Théâtre
Demain il fera jour : Michel Fau se plonge dans Montherlant et l’Après guerre au Théâtre de l’Oeuvre

Demain il fera jour : Michel Fau se plonge dans Montherlant et l’Après guerre au Théâtre de l’Oeuvre

25 avril 2013 | PAR Yaël Hirsch

 

Après « Que faire de Mr Sloane?« , et après avoir joué « Demain il fera jour » au Festival de Figeac l’an dernier,  Michel Fau offre aux parisiens sa vision de cette pièce peu connue et grave de Henry de Montherlant. Un drame familial sur fond d’épuration à voir au Théâtre de l’Oeuvre.

Imaginé comme suite de la pièce « Le Fils de personne », jouée en pleine guerre,le texte de « Demain il fera jour » est un morceau indépendant, qui pose dès 1949 les fâcheuses questions de la collaboration, de l’épuration et de la mesquinerie, lorsqu’elle est créée au Théâtre Hebertot. En juin 1944 à Paris, dans une famille bourgeoise, le fils de 17 ans, Gillou (Loïc Mobihan) veut rejoindre la Résistance. Sa mère (Léa Drucker) craint pour lui et son père (Michel Fau) estime qu’il est inutile de jouer les héros de la toute dernière heure.

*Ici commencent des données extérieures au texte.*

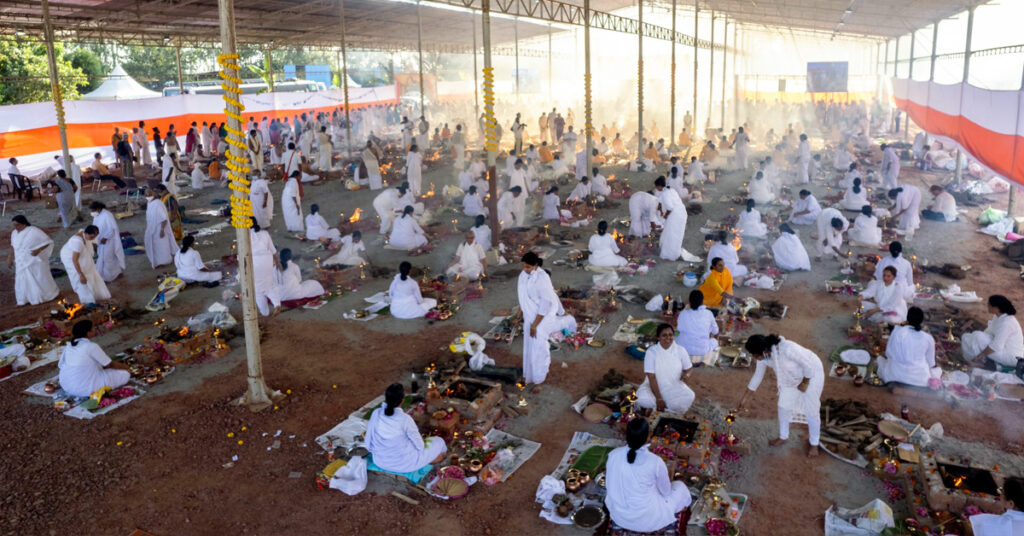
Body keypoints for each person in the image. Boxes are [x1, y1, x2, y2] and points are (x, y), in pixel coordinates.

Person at [740, 334, 825, 456]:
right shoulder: (764, 357)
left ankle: (814, 444)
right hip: (789, 377)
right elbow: (757, 376)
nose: (754, 358)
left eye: (754, 355)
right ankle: (783, 436)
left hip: (811, 374)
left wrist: (805, 382)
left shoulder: (788, 349)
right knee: (783, 406)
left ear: (763, 351)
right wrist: (744, 399)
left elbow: (808, 366)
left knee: (811, 408)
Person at [605, 418, 692, 533]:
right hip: (648, 520)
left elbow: (610, 483)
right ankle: (681, 510)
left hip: (619, 516)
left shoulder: (613, 455)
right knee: (680, 486)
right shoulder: (655, 461)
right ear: (647, 437)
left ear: (627, 436)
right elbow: (666, 492)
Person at [366, 383, 448, 473]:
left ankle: (432, 458)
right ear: (402, 400)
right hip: (404, 464)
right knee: (439, 441)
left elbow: (368, 441)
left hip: (380, 461)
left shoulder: (376, 413)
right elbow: (420, 446)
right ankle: (436, 459)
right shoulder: (405, 419)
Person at [518, 252, 561, 387]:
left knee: (539, 347)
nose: (525, 269)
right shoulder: (524, 275)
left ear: (536, 265)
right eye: (524, 266)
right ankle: (530, 373)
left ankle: (540, 379)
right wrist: (520, 314)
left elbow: (545, 304)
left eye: (528, 267)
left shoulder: (543, 279)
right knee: (530, 346)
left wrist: (535, 325)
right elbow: (523, 296)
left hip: (541, 318)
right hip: (530, 316)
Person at [57, 320, 131, 398]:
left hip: (66, 385)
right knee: (125, 375)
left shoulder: (69, 346)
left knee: (95, 365)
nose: (95, 329)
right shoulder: (91, 346)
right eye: (93, 328)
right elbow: (110, 364)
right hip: (84, 389)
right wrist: (127, 368)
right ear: (88, 333)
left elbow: (61, 365)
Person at [877, 307, 939, 387]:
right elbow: (931, 363)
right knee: (937, 371)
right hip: (920, 380)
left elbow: (889, 354)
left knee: (880, 360)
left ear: (907, 318)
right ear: (922, 321)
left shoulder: (897, 332)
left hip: (895, 376)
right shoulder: (928, 338)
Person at [8, 216, 59, 306]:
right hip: (21, 261)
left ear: (23, 224)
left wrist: (38, 250)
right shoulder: (14, 233)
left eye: (17, 225)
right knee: (22, 280)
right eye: (14, 225)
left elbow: (48, 242)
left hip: (34, 260)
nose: (15, 227)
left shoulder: (33, 231)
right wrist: (10, 258)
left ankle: (47, 295)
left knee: (39, 278)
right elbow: (13, 246)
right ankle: (25, 299)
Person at [962, 295, 1024, 369]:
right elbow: (988, 332)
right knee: (966, 336)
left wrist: (980, 356)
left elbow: (996, 346)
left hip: (1011, 356)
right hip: (1002, 348)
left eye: (989, 304)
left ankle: (979, 362)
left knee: (977, 337)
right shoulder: (998, 317)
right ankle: (979, 360)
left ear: (996, 308)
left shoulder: (1007, 323)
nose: (987, 305)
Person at [60, 225, 111, 304]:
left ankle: (97, 295)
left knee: (89, 269)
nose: (93, 239)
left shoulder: (84, 234)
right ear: (86, 233)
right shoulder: (77, 242)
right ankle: (87, 301)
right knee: (80, 277)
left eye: (94, 237)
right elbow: (75, 260)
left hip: (77, 256)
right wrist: (81, 275)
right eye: (91, 237)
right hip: (70, 258)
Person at [250, 219, 281, 316]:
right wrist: (278, 263)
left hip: (255, 263)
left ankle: (265, 313)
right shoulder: (265, 233)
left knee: (258, 290)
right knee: (269, 286)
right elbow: (273, 251)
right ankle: (277, 304)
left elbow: (242, 256)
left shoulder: (245, 237)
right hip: (267, 260)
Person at [676, 290, 719, 360]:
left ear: (689, 302)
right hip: (702, 350)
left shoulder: (683, 314)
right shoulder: (708, 313)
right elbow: (715, 331)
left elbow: (679, 330)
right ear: (702, 302)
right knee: (715, 342)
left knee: (676, 336)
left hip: (684, 347)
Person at [89, 202, 125, 282]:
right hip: (100, 241)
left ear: (98, 209)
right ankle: (115, 272)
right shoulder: (96, 216)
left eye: (93, 210)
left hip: (109, 240)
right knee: (105, 257)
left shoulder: (107, 215)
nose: (92, 212)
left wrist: (106, 237)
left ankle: (112, 276)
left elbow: (112, 228)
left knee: (107, 258)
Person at [654, 176, 687, 261]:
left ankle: (670, 255)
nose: (656, 188)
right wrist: (660, 209)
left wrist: (665, 216)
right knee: (674, 234)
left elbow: (670, 208)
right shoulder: (670, 190)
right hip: (682, 212)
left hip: (675, 214)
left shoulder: (665, 193)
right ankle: (673, 252)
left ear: (660, 186)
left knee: (672, 235)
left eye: (657, 187)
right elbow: (660, 203)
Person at [144, 189, 176, 269]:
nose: (148, 196)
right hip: (151, 229)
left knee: (162, 246)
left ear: (154, 194)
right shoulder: (149, 203)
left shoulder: (158, 204)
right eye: (146, 195)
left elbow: (164, 218)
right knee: (153, 245)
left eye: (149, 194)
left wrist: (162, 230)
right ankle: (157, 262)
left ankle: (165, 261)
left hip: (160, 228)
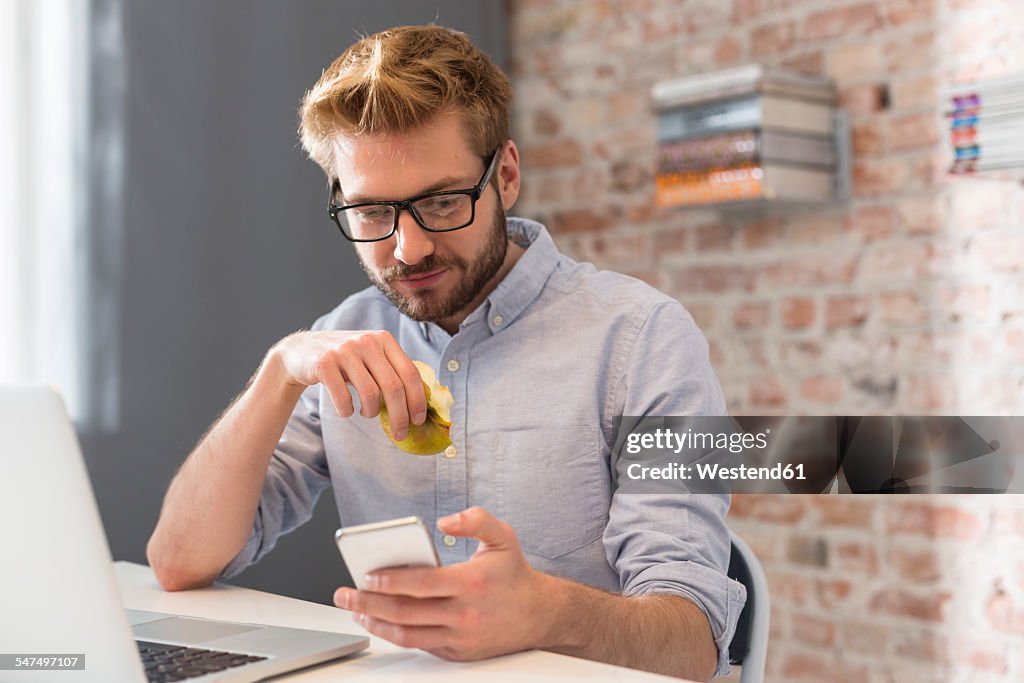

Sauf que ce dernier, avocat prospère et tranquille, n’a pas eu un comportement tout à fait reluisant pendant l’occupation et craint pour sa vie; il retourne donc sa veste et donne à son fils en manque d’héroïsme, de patriotisme et de revanche, mais surtout d’activité pour se désennuyer, la permission d’aller risquer sa vie.

Incarnant avec courage ce patriarche vil et vicié dans un décor années 1940 impeccablement reconstitué et empesé, Michel Fau ne lui refuse aucune humanité. Il y a quelque chose du « Diable boiteux » de Guitry dans son son personnage de « salaud » sacrifiant fils et dignité mais plaidant pour la survie. Respectant les nuances si particulières de Montherlant, Fau metteur en scène trouve la juste place pour les phrases désabusées sur le couple et les piques misogynes qui font office d’humour. dans ce drame familial, il donne à Léa Drucker, très joliment habillée, le rôle de la mère obsessionnelle et le privilège de l’hystérie des sentiments. Et il demande à tous les personnages de jouer leur texte de manière désuète, souvent saturée, sans se regarder et face aux spectateurs, comme s’ils comparaissaient devant un tribunal. Le public ravi redécouvre alors dans le cadre familial et empesé qu’il honnissait une des plus fines plumes du 20ème siècle. Une manière d’offrir du Montherlant en son jus et sans trop faire de vagues sur un sujet qui pourrait, aujourd’hui encore, entraîner des pugilats.

« Demain il fera jour », de Henry de Montherlant, mise en scène : Michel Fau, avec Léa Drucker, Michel Fau, Loïc Mobihan, Roman Girelli, durée du spectacle : 1h15.